19.11.2019

Einladung zur Effizienz – Fokuszeit

Wofür tue ich etwas so, wie ich es tue? Transparenter Entstehungshintergrund.

Bei einem Führungskräfteworkshop entdeckte ich an einer der Bürotüren des Seminarhotels einen Hinweis auf Fokuszeit. Offensichtlich ging es darum, den KollegInnen jeden Tag von 11.00 – 12.00 Uhr zu ermöglichen, konzentriert an ihren Themen zu arbeiten.

Fokuszeit Hinweis

Fokuszeit bzw. „Stille Stunde“ auch für Teams

Aus dem Zeitmanagement ist diese Technik für die Tagesplanung als „Stille Stunde“ bekannt. Die Grundidee: Indem ich während einer Stunde des Tages möglichst jede Unterbrechung vermeide, erspare ich mir die Rüstzeiten, die ich nach jeder Unterbrechung habe, um wieder zu meiner Ursprungsaufgabe zurückzufinden. Gelingt mir das in einem Gruppenbüro umzusetzen, dann potenziert sich natürlich der zu erwartende Effekt auf die Effizienz des Teams.

Wofür tue ich etwas so, wie ich es tue? Transparenter Entstehungshintergrund

Beim ersten Blick auf den Aushang hatte mich die Ausführlichkeit der Begründung im ersten Absatz kurz irritiert. Wofür muss man so umfangreich begründen, warum ich meine Arbeit wie gestalte?

Auf den zweiten Blick finde ich den Aushang mustergültig. Mit dem ersten Absatz erkennt mein Kollege das eventuelle Störpotenzial, das eine kurze Rückfrage seinerseits darstellen kann. Nur wenn ich das Problem eines Kollegen nachvollziehen kann, bin ich auch bereit, mein Verhalten darauf einzustellen.

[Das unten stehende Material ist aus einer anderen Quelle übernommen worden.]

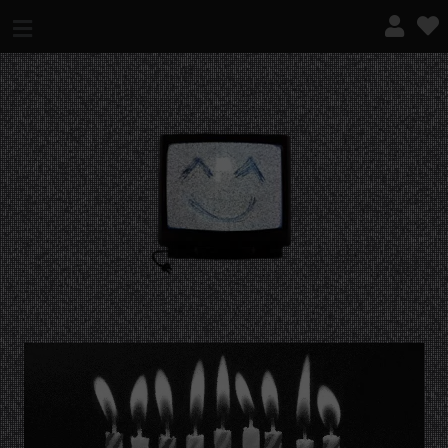
¿QUÉ ES ESTO?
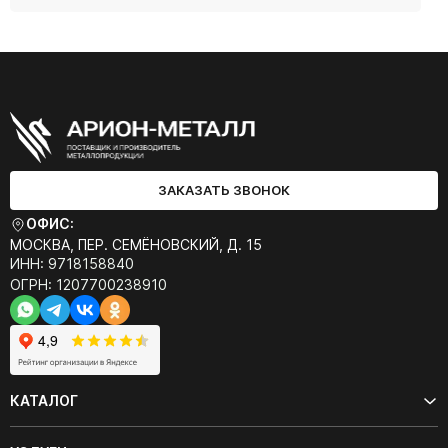
ЗАКАЗАТЬ ЗВОНОК
ОФИС:
МОСКВА, ПЕР. СЕМЁНОВСКИЙ, Д. 15
ИНН: 9718158840
ОГРН: 1207700238910
КАТАЛОГ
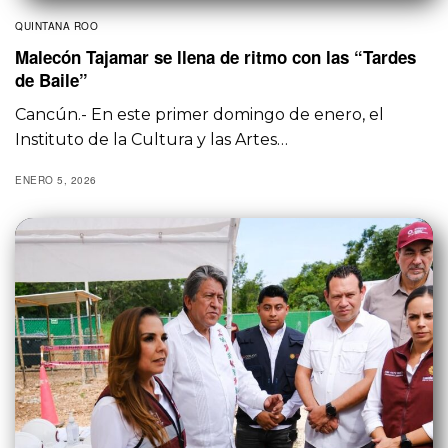
QUINTANA ROO
Malecón Tajamar se llena de ritmo con las “Tardes
de Baile”
Cancún.- En este primer domingo de enero, el
Instituto de la Cultura y las Artes…
ENERO 5, 2026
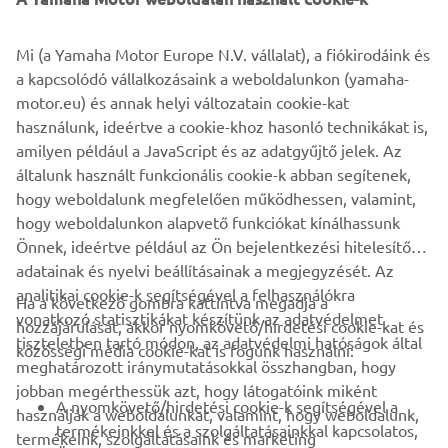
benefits from high specification 36mm KYB front forks
that allow confident cornering.
Mi (a Yamaha Motor Europe N.V. vállalat), a fiókirodáink és
The new YZ65 comes with pure YZ race-bred DNA as
a kapcsolódó vállalkozásaink a weboldalunkon (yamaha-
standard equipment. Its race blue bodywork, bold graphics
motor.eu) és annak helyi változatain cookie-kat
and blue rims are inspired by Yamaha's YZ450FM MXGP
használunk, ideértve a cookie-khoz hasonló technikákat is,
bike, and every key feature on this youth motocross bike
amilyen például a JavaScript és az adatgyűjtő jelek. Az
has been developed by the same team of engineers that
általunk használt funkcionális cookie-k abban segítenek,
are responsible for the company's other YZ race bikes.
hogy weboldalunk megfelelően működhessen, valamint,
hogy weboldalunkon alapvető funkciókat kínálhassunk
Önnek, ideértve például az Ön bejelentkezési hitelesítő
adatainak és nyelvi beállításainak a megjegyzését. Az
analitikai cookie-k segítségével a felhasználókra
Ha a következő gombra kattintva megadja a
vonatkozó statisztikákat készítünk az adatvédelmet
hozzájárulását, akkor nyomkövető/hirdetési cookie-kat és
VÁLLALATI
tiszteletben tartó módon, az adatvédelmi hatóságok által
közösségi média cookie-kat is fogunk használni:
meghatározott iránymutatásokkal összhangban, hogy
jobban megérthessük azt, hogy látogatóink miként
B2B
A nyomkövető/hirdetési cookie-k segítségével a
használják a weboldalunkat, valamint, hogy weboldalunk,
termékeinkkel és a szolgáltatásainkkal kapcsolatos,
termékeink, szolgáltatásaink és marketing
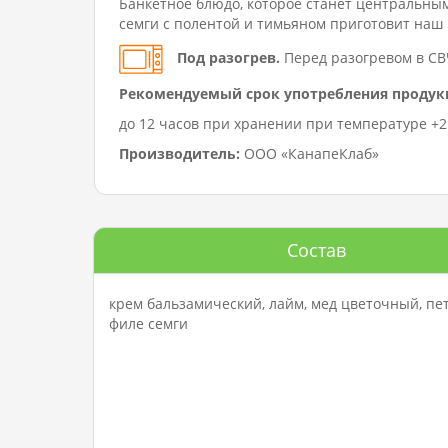
Банкетное блюдо, которое станет центральным
семги с полентой и тимьяном приготовит наш
Под разогрев.
Перед разогревом в СВ
Рекомендуемый срок употребления продук
до 12 часов при хранении при температуре +2…
Производитель:
ООО «КанапеКлаб»
Состав
крем бальзамический, лайм, мед цветочный, пет
филе семги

Nicht nur Verbote, sondern v.a. auch Lösungsideen

Und mit dem zweiten Absatz wird auch noch eine Notfallregelung angeboten, falls sich eine Rückfrage von Kollegen während der Stillen Stunde nicht vermeiden lässt. Mehr interner Kundenservice geht fast nicht mehr!

Bei einer Kleingruppenbefragung in einem Kundenunternehmen stellte sich u.a. der Wunsch der Mitarbeiter nach Verständnis für Entscheidungshintergründe, Gebote und Verbote als wichtig für das Mitwirken der Mitarbeiter heraus. Ich wäre gespannt, was eine Mitarbeiterbefragung bei diesem Tagungshaus ergeben würde. Ich würde darauf wetten, dass insbesondere die Transparenz der internen Rahmenbedingungen gelobt würde.